### What to work on
Copy the full article about UC Health's leaked patient records word for word.

### Text segment

UC Health alerting patients about leaked medical records

The Cincinnati-area hospital network UC Health is alerting just over 1,000 patients that their medical records were part of a data security lapse and to monitor their credit accounts.

Emails containing patient names, birth dates, medical record numbers and other personal information were inadvertently sent to the wrong email address in nine separate incidents dating back to Aug. 2014, UC Health announced Saturday.

The UC Health group includes University of Cincinnati Medical Center, West Chester Hospital, and UC Physicians, a group of nearly 800 doctors, as well as other sites.

The university-affiliated health system learned in September this year the emails intended to be sent internally within the organization were mistakenly sent to an incorrect email address at a similar domain, according to UC.

In another example so far this year, Community Mercy Health Partners, which is a division of Cincinnati-based system Mercy Health that operates hospitals in Springfield and Urbana, mistakenly sent invoices containing private health information to the wrong recipients, affecting about 2,000 patients.

“In general that’s kind of the issue facing health care right now is less mature defenses and higher value information,” said John DiMaggio, chief executive officer for BlueOrange Consulting, a Columbus-area firm providing services for medical data security.

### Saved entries
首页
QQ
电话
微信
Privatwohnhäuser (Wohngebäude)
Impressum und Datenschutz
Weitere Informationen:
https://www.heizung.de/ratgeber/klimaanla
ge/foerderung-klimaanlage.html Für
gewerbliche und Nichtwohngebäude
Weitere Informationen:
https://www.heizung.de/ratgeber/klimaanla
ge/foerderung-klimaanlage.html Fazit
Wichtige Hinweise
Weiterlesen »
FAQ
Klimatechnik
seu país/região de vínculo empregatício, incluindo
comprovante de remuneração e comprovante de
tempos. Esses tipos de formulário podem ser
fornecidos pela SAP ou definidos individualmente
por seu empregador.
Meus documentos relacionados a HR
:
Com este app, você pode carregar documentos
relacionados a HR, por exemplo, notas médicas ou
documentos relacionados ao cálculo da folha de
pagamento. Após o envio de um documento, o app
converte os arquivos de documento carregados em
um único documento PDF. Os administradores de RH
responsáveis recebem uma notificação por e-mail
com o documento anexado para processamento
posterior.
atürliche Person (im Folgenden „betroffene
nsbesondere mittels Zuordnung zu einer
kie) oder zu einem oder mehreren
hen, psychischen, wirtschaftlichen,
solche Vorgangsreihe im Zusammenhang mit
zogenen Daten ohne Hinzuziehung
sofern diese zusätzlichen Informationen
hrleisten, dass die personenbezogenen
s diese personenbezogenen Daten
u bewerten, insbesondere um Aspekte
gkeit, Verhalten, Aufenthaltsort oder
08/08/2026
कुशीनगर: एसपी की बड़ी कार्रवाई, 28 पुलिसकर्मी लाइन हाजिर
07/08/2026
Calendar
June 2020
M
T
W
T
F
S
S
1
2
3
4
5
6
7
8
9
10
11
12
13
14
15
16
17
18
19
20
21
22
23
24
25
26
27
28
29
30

### Answer area
UC Health alerting patients about leaked medical records

The Cincinnati-area hospital network UC Health is alerting just over 1,000 patients that their medical records were part of a data security lapse and to monitor their credit accounts.

Emails containing patient names, birth dates, medical record numbers and other personal information were inadvertently sent to the wrong email address in nine separate incidents dating back to Aug. 2014, UC Health announced Saturday.

The UC Health group includes University of Cincinnati Medical Center, West Chester Hospital, and UC Physicians, a group of nearly 800 doctors, as well as other sites.

The university-affiliated health system learned in September this year the emails intended to be sent internally within the organization were mistakenly sent to an incorrect email address at a similar domain, according to UC.

In another example so far this year, Community Mercy Health Partners, which is a division of Cincinnati-based system Mercy Health that operates hospitals in Springfield and Urbana, mistakenly sent invoices containing private health information to the wrong recipients, affecting about 2,000 patients.

“In general that’s kind of the issue facing health care right now is less mature defenses and higher value information,” said John DiMaggio, chief executive officer for BlueOrange Consulting, a Columbus-area firm providing services for medical data security.